I have over 50,000 articles in my database (Joomla). It’s really slowing things down. I need to archive 49,000 articles and and leave the last 1,000 on my current server.
I cannot delete those 49K articles, because they are accessible via search engines and it would ruin my SEO if they were to be deleted. Those articles are indeed accessed several times a day, but not as much as the website itself (with the last 1,000 articles), since we have daily news. Like 50 articles daily. So in a month, those articles become less and less viewed. And people tend to view the current articles. (kind of like CNN.com) you read the daily news and don’t really access older articles.
Any idea how to split that database and put it on a different server and still have the URLS forwarded?
Rather than expand to more databases, might it not make more sense to convert the older pages into static files?
I don’t imagine the content would be changing at this point, and other than design changes not being applied I don’t see where it should be a big problem to visitors.
By converting them to static files, would that mean that the 49K articles won’t be called from the CMS to the database? They would be in a folder and every file would have a .php extension?
When SitePoint changed from vBulletin to Discourse, rather than importing everything, it was decided to “archive” the “older” inactive threads
The archived pages still had the vBulletin design, and a lot of the links would no longer work, but the pages were essentially static HTML pages.
I was hoping to provide an example, but it seems all of the links to old content now go to a generic “we’ve moved” page with links that redirect to the Discourse forum
That approach is going to be problematic if/when the site is redesigned or features are added to the global layout which are expected to persist to those articles. A simple example would be adding a menu link. If the client by chance changes their mind than you would have to crawl all the articles manually and add the customization on each static page.
Clients always change their mind. What is an ok sacrifice one second is not an ok sacrifice the next. So if you were to go the static route I would still leave all those articles in tact in the database to be regenerated when content is added to the global layout.
I don’t know a whole lot about Joomla but does Joomla have some type of internal caching you can turn on? If all those articles are the same for every user full page caching is most definitely an option.
Regardless wether they are HTML or PHP pages, I am afraid it would hurt my SEO.
If turning them static won’t hurt SEO, then it’s simple. I will create the old fashioned SSI tags inside each article. So whenever I need to update header and footer links, all I have to do is change two pages and will apply to all.
But the question would be, by switching static, would it hurt my SEO?
Also, how do I switch 49,000 articles static?
Like I said I’ve never used joomla but I have used Drupal and magento. In both platforms there are ways to turn on different types of caching including full page. I would think something similar exists in joomla or via an add on. Search google for caching pages in joomla. That is where I would start.
Caching is not the issue. I have caching on, tried plugins… URL forwarded would be required.

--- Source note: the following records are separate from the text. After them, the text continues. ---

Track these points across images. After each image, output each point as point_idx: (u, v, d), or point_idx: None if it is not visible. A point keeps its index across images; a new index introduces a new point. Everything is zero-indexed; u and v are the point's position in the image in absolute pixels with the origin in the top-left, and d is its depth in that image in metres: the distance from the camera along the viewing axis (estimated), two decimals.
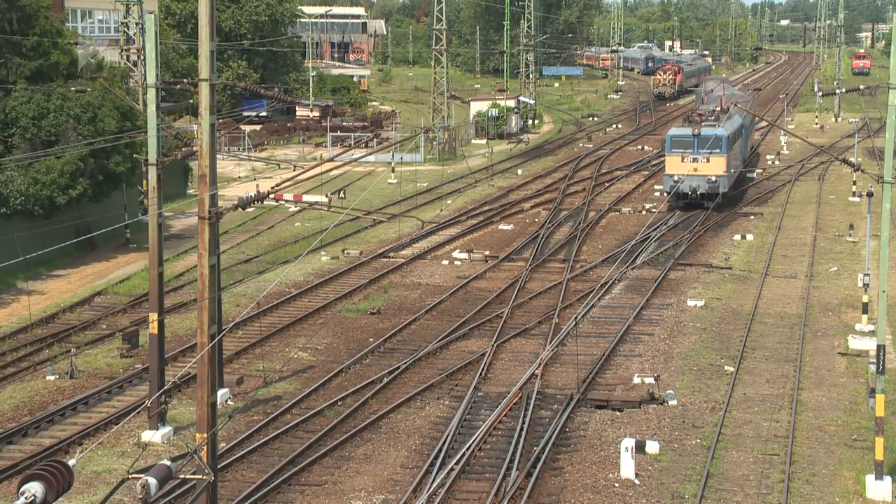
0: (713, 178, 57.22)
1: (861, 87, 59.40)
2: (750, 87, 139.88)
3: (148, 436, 28.09)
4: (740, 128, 64.13)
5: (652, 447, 27.36)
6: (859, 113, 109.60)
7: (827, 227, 56.01)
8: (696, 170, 57.27)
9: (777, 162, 78.43)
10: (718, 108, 64.71)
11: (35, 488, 12.52)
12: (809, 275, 45.94)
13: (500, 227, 56.08)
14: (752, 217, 58.69)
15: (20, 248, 41.42)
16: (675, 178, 57.57)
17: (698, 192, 57.23)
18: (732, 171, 60.57)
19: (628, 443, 26.04)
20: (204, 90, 18.94)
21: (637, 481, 25.67)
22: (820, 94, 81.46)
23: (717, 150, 57.02)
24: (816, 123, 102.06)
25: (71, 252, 48.74)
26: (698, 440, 28.27)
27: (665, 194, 59.66)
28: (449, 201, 63.67)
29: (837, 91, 70.88)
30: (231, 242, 52.00)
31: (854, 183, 65.80)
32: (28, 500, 12.40)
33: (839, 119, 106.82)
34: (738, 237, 53.30)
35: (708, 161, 57.15)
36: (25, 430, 28.67)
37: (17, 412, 30.31)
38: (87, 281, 45.49)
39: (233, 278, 44.40)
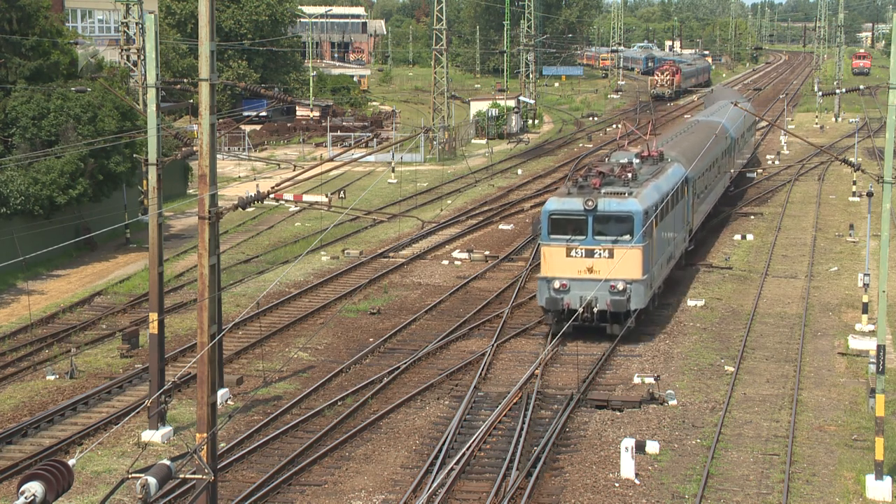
0: (620, 286, 34.89)
1: (861, 87, 59.34)
2: (750, 86, 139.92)
3: (148, 436, 28.09)
4: (679, 188, 41.37)
5: (652, 447, 27.36)
6: (859, 113, 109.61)
7: (827, 226, 56.01)
8: (590, 270, 35.14)
9: (777, 162, 78.45)
10: (636, 160, 41.91)
11: (35, 488, 12.53)
12: (809, 275, 45.94)
13: (501, 226, 56.07)
14: (752, 217, 58.68)
15: (20, 247, 41.42)
16: (557, 284, 35.31)
17: (594, 310, 35.20)
18: (658, 270, 38.10)
19: (628, 443, 26.04)
20: (204, 90, 18.95)
21: (637, 481, 25.67)
22: (820, 94, 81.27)
23: (627, 238, 35.05)
24: (816, 123, 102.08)
25: (71, 252, 48.75)
26: (698, 440, 28.27)
27: (542, 311, 37.20)
28: (449, 201, 63.67)
29: (837, 91, 70.80)
30: (231, 242, 52.01)
31: (854, 183, 65.82)
32: (28, 500, 12.41)
33: (839, 119, 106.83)
34: (738, 237, 53.31)
35: (611, 256, 35.10)
36: (25, 430, 28.68)
37: (16, 412, 30.32)
38: (87, 281, 45.49)
39: (233, 278, 44.41)
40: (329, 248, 50.91)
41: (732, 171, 60.85)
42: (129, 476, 17.09)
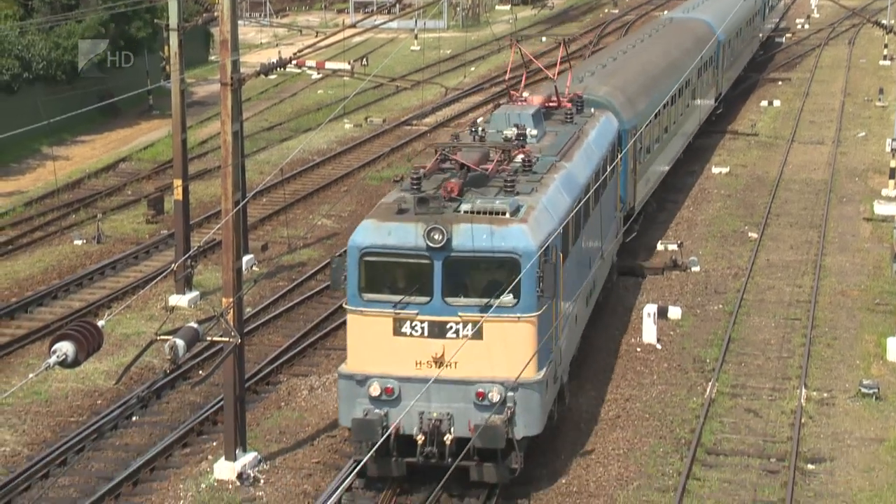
0: (494, 395, 18.25)
1: None
2: None
3: (175, 300, 28.46)
4: (607, 159, 25.60)
5: (674, 313, 27.53)
6: None
7: (856, 91, 55.26)
8: (438, 363, 18.36)
9: (807, 26, 77.05)
10: (534, 127, 23.89)
11: (66, 347, 12.75)
12: (836, 140, 45.53)
13: (524, 94, 55.46)
14: (780, 83, 57.90)
15: (44, 111, 41.41)
16: (376, 388, 18.55)
17: (445, 437, 18.19)
18: (568, 339, 21.50)
19: (651, 308, 26.21)
20: None
21: (659, 346, 25.91)
22: None
23: (509, 300, 18.26)
24: None
25: (94, 117, 48.71)
26: (720, 305, 28.42)
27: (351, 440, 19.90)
28: (472, 68, 63.02)
29: None
30: (253, 110, 51.81)
31: (885, 46, 64.62)
32: (59, 359, 12.65)
33: None
34: (764, 103, 52.69)
35: (478, 335, 18.26)
36: (55, 292, 29.12)
37: (45, 275, 30.73)
38: (112, 147, 45.60)
39: (256, 145, 44.38)
40: (352, 116, 50.69)
41: (720, 88, 44.73)
42: (157, 338, 17.38)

I will look up how to switch articles to static pages. I have an instance with ordpress also. I converted all 50k+ articles to Wordpress too. To see which is easier.
If the static content is identical to the dynamic content then the chances are the page will load a lot faster and benefit the SEO.
I have long forgotten how Joomla displays final content, with a bit of luck the page contents can be easily saved.
Failing that, after the page has rendered, use Php file_get_contents(…) and save the result to your cached folder if and only if the cached file does not exist
Edit
Actually if the web-page does exist in the cached folder then the .htaccess should render the page and not call, Php, MySQL or Joomla. This is what makes my pages fast.
There are a multitude of caching levels. I’m referring to caching the whole page which is effectively the same thing as generating static pages. The static page would be served up until the page becomes expired via an edit or update of its content. Furthermore, there are various services such as varnish which can be placed in front of your application that effectively do the same thing with a boatload of options for handling dynamic content.
If the pages are dynamically cached then the page has to be visited once to generate the static page. The .htaccess file checks it the URL is in the static cache folder and if it is then the static [age is generated.
Deleting the cache folder contents will start generating new static pages with the new banners, etc
[quote]Thanks John.
Now, how is that done? What do I use to convert to static? HTTrack? What about the URL redirects?[/quote]
Did you follow the [color=red]Link[/color] in my previous post #5?
Can you supply a link to one of your pages and I will try it on my server?
Meanwhile search for “htaccess file exists redirection” and learn how to modify your .htaccess file.
Try creating a cache folder and save a static file with the URL name. Then call the URL from your browser and see if the static page is displayed.
Also search for how to save a Joomla web-page to a static folder.